◆ **What you need to do**
Show every line of the material below that contains the word "series", copying each line in full.

#####

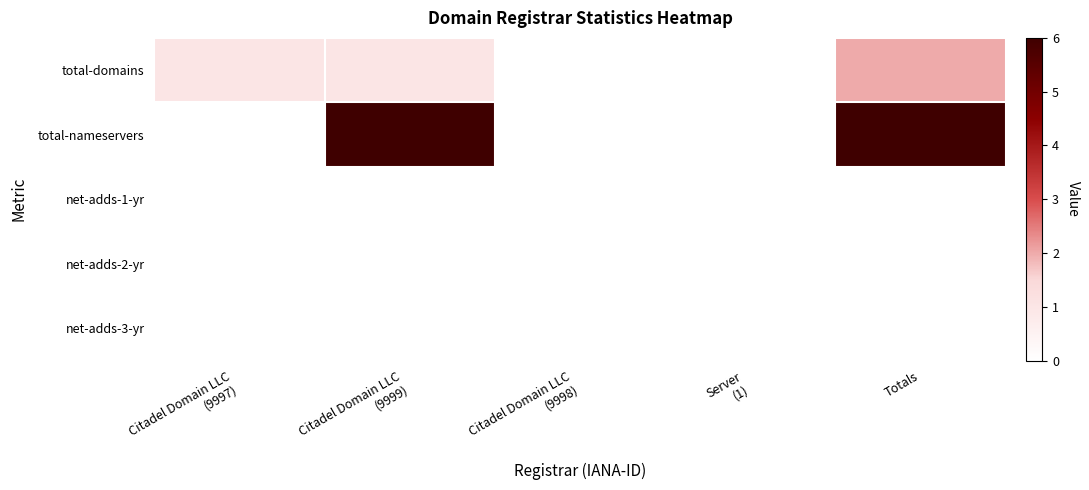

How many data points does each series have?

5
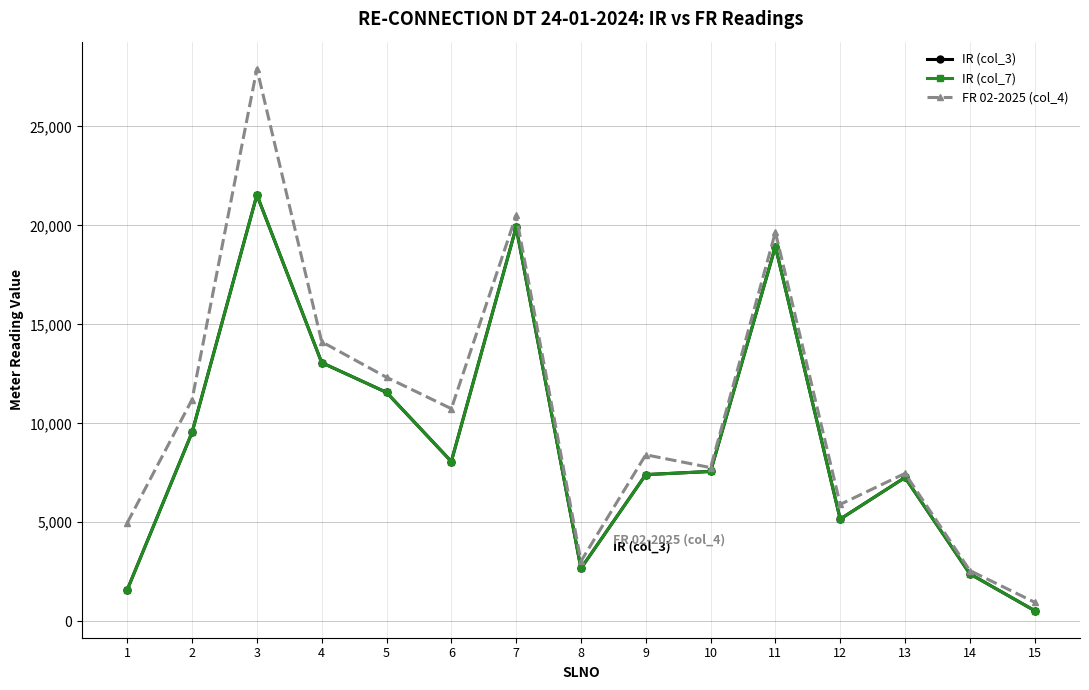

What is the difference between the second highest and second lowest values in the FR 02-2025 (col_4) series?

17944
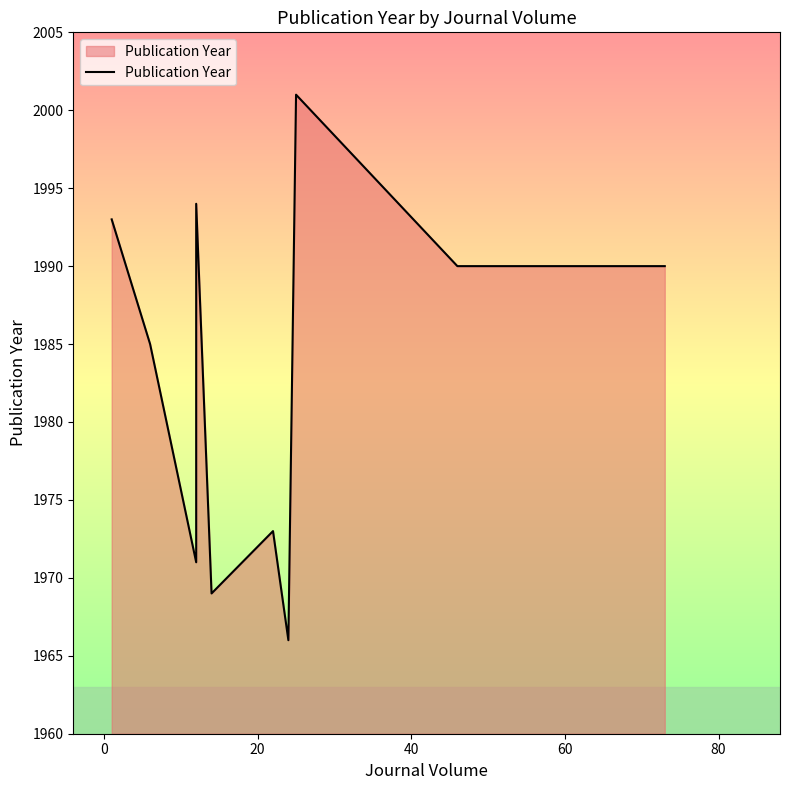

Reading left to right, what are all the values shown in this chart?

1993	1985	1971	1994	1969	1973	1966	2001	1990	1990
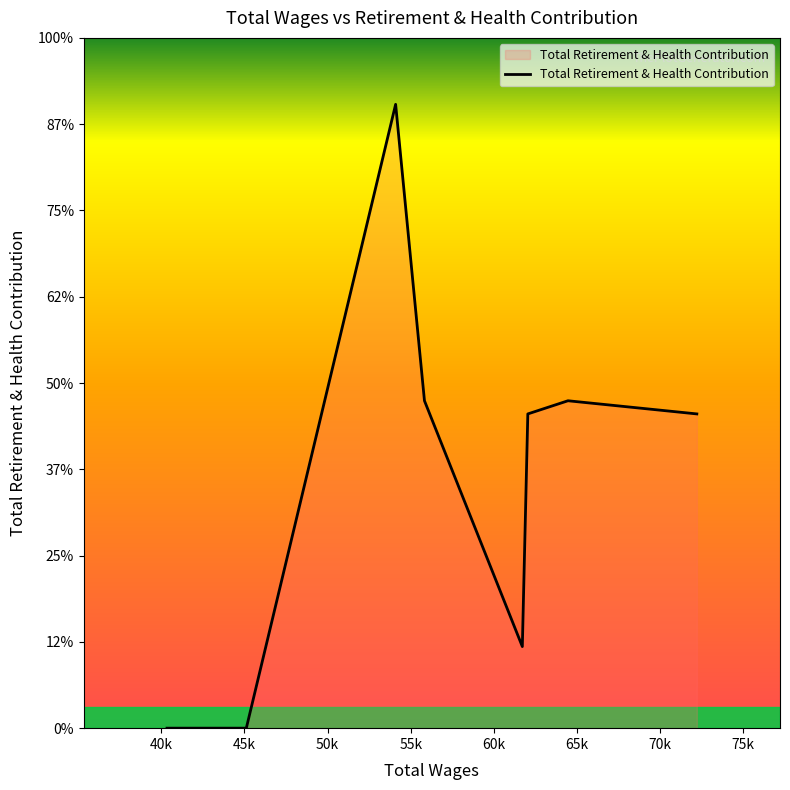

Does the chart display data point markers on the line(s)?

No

#####

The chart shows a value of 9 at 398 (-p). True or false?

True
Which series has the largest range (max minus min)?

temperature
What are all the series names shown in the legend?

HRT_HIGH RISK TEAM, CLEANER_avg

#####

◆ **Response below**
How many data points does each series have?
What is the difference between the second highest and second lowest values in the FR 02-2025 (col_4) series?
Which series has the largest range (max minus min)?
What are all the series names shown in the legend?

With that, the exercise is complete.